BlockBannington@reddit
I believe we only target major versions. Not sure, my colleague took over when I was out but we really needed to save some room. 23 TB now and almost every month we have to buy more as even that strict shit doesn't really help. But then again, they're saving video files at around 30 gigs in there when they definitely shouldn't
BeautifulMulberry948@reddit
I did a lot of cleanup using ShareGate last year for our tenant. It went from only 5 TB free space to 15 TB. Not sure how long it's been since anyone really cleaned it up. I thought changing the version history settings on the site level doesn't retroactively do a cleanup? Or at least that's what I experienced before hence the manual cleanup.
I looked into the automatic setting but unfortunately in our org we have many departments who have different needs when it comes to keeping version history, so the compromise was they can only keep 100 versions and/or within 90 days.
FearlessAwareness469@reddit
does anyone have a recommendation on what they are setting theirs to? ours is 500. saw 10 is too little. so 100 maybe?
PorreKaj@reddit (OP)
There is an "automatic" option. It trims verions automatically as they age.
Long_Inflation_7524@reddit
I bet that a lot of the 4% sites being active is due to O365 Teams/groups getting a site by default.
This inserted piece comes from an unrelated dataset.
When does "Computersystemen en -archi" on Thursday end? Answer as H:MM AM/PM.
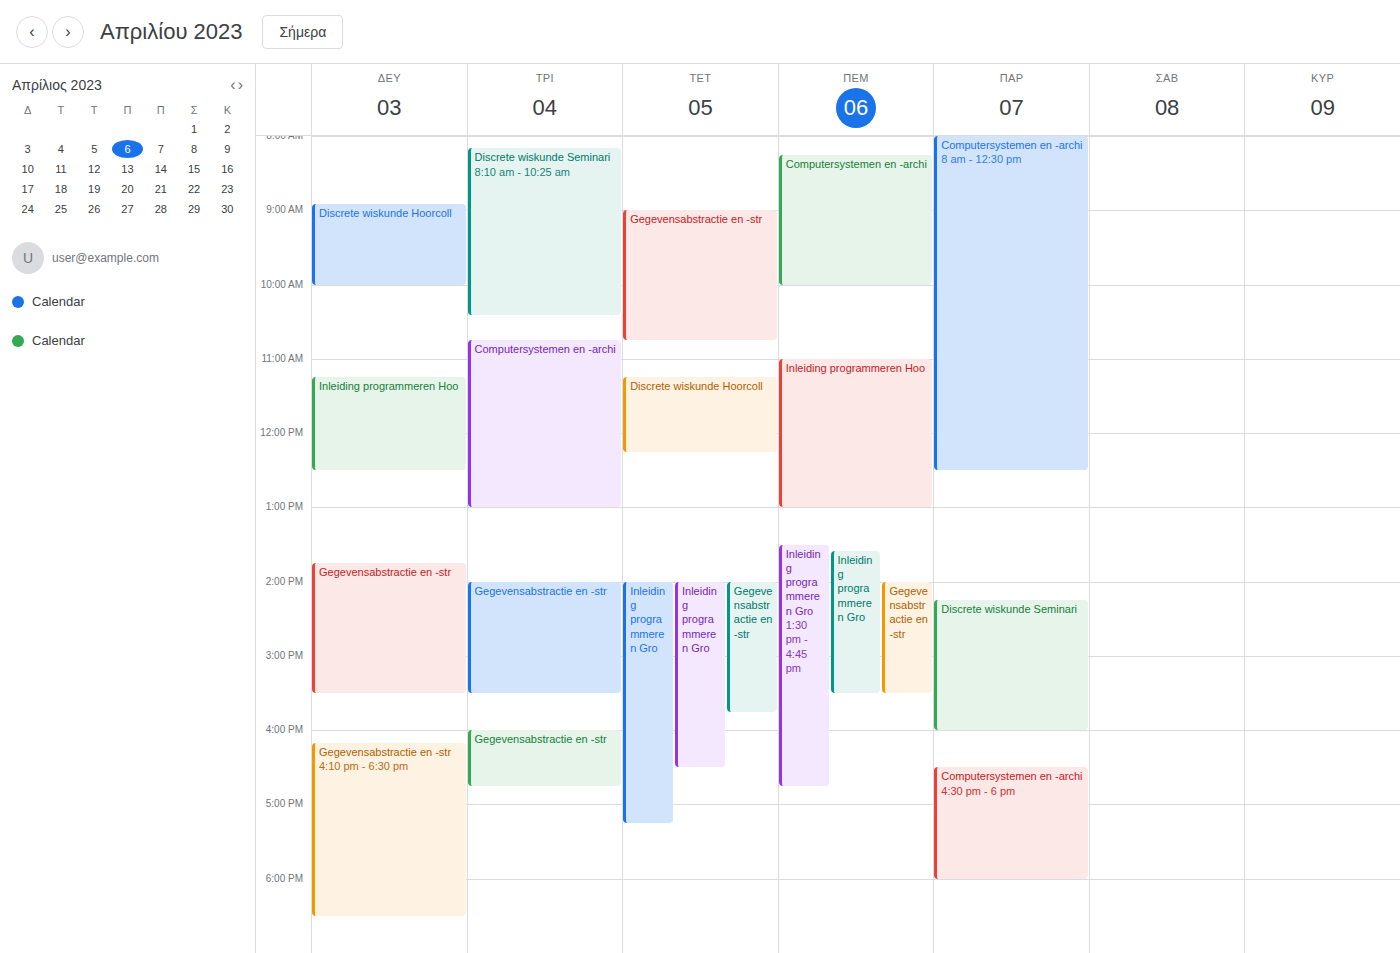
10:00 AM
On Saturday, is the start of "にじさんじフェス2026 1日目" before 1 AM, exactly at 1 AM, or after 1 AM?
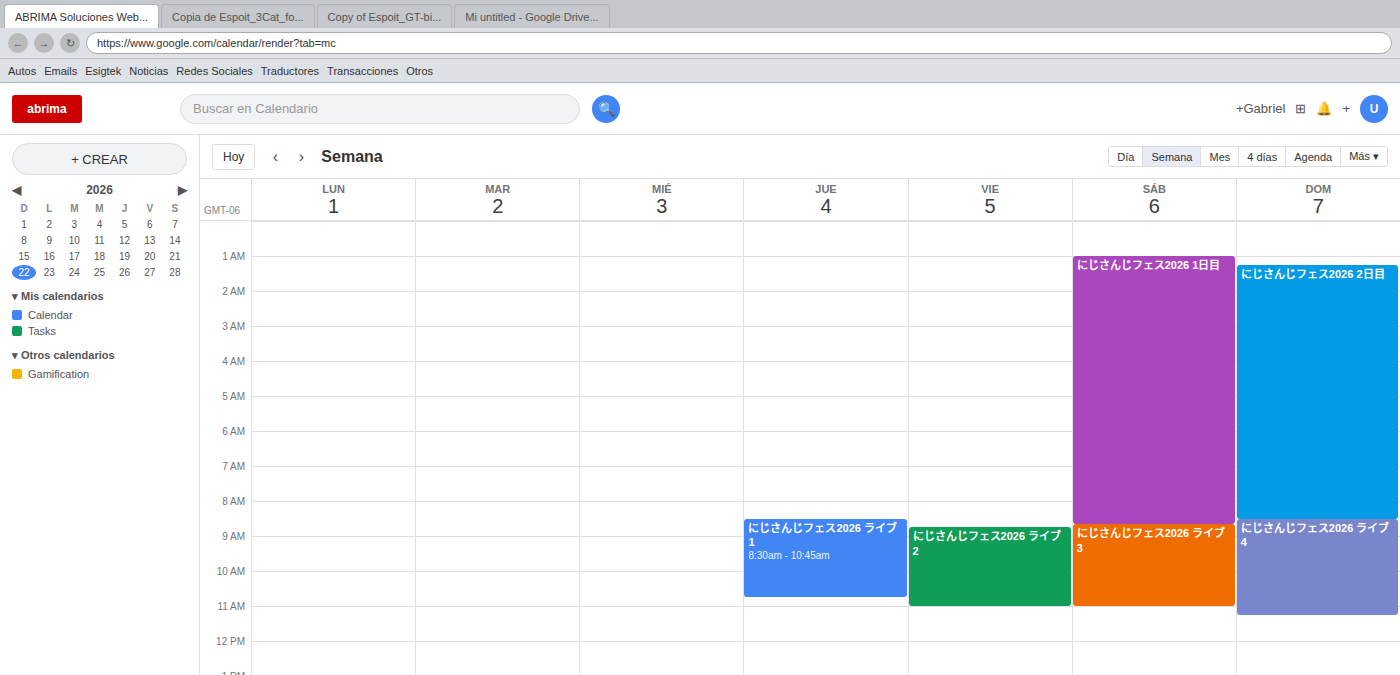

How recently did you prune SharePoint? On some of our more active sites, we have some serious issues with users checking in/out documents. I've been wondering if that's partly due to the sheer volume of minor versions floating around creating conflicts.
CHRDT01@reddit
This was one of a number of reasons that we disabled group creation by users, the other major ones being the creation of redundant DGs and teams.
If people want to create a new group, it needs to be requested in a ticket with written department head approval. It's a policy that scales horribly, but it works at our size. I've got nothing but respect for the large business admins that get stuck managing that mess.
PorreKaj@reddit (OP)
Started less than a week ago.
Long_Inflation_7524@reddit
Thanks - going to check this out and reclaim/remove. We're at about 90% capacity and need a serious trim. I'm sure much of it is old fluff.
almethai@reddit
ahh, miss the times where I could work on Sharepoint, now stuck in devops, no more onprem sharepoint digging for me ;F
Top-Perspective-4069@reddit
I turned on automatic versioning and it saved us for about 4 months. We are well over capacity again because no one in the company wants to decide what the retention policies should actually be.Â
Curious201@reddit
i like this, but i would be careful with cleanup commands until you have reporting good enough to explain the impact to users and management. sharepoint version bloat is real, especially with libraries that have years of office files and default versioning, but the angry ticket comes when someone expects an older version to exist and it is gone. before running broad cleanup, i would export the biggest sites/libraries, current version settings, storage used, item counts, and maybe the top offenders by file type or library. then set sane version limits going forward and only clean old versions where the business owner signs off. the storage win is nice, but the real win is getting versioning under control before the next 11TB surprise.